_Source material:_
########################################
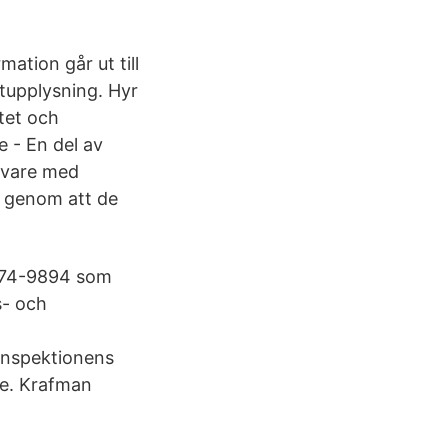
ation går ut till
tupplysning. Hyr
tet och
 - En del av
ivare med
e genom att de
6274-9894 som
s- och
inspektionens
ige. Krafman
########################################
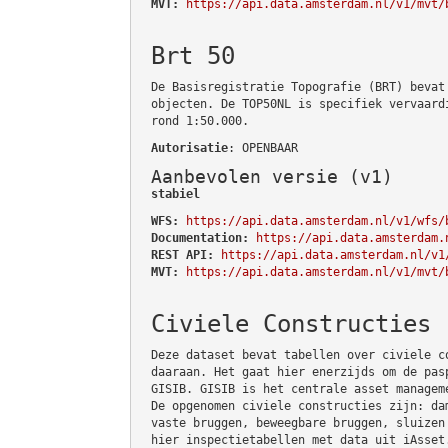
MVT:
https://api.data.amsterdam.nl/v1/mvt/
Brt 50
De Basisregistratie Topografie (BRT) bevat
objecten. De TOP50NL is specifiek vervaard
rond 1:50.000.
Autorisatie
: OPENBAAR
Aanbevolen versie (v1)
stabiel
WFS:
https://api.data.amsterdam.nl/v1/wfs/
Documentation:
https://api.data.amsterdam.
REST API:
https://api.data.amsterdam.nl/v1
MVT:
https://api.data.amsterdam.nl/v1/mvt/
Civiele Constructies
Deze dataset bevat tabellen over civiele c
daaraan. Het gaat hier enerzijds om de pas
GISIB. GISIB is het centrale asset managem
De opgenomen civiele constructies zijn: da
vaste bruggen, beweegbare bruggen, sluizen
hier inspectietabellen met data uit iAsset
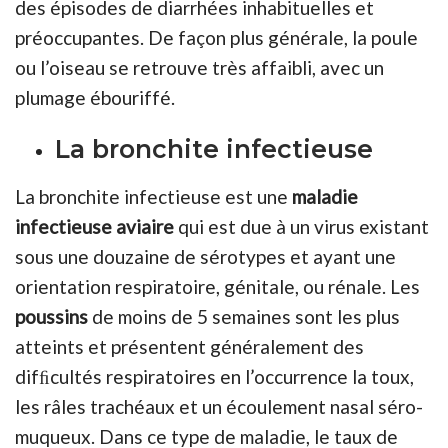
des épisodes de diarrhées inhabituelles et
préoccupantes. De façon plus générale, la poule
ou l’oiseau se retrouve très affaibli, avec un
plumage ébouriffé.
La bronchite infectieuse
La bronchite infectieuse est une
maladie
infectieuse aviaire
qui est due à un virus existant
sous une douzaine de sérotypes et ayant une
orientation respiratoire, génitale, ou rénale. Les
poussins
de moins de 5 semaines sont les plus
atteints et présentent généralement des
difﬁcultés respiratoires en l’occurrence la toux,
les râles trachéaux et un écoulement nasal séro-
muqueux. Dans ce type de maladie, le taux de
########################################
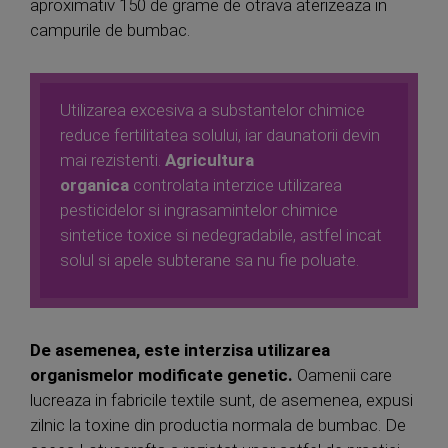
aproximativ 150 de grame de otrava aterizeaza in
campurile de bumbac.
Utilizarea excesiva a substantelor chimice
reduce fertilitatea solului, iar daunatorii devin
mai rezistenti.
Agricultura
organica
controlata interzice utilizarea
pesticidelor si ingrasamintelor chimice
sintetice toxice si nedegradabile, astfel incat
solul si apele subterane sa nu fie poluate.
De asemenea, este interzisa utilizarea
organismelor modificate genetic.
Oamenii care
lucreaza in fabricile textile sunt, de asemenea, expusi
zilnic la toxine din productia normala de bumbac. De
########################################
_Exercise instructions:_ Copy word for word the stretch of entries above from the line that has "préoccupantes. De façon" through the line that has "muqueux. Dans ce type de maladie, le taux de", both ends included, and nothing outside it.

_Problem solution:_
préoccupantes. De façon plus générale, la poule
ou l’oiseau se retrouve très affaibli, avec un
plumage ébouriffé.
La bronchite infectieuse
La bronchite infectieuse est une
maladie
infectieuse aviaire
qui est due à un virus existant
sous une douzaine de sérotypes et ayant une
orientation respiratoire, génitale, ou rénale. Les
poussins
de moins de 5 semaines sont les plus
atteints et présentent généralement des
difﬁcultés respiratoires en l’occurrence la toux,
les râles trachéaux et un écoulement nasal séro-
muqueux. Dans ce type de maladie, le taux de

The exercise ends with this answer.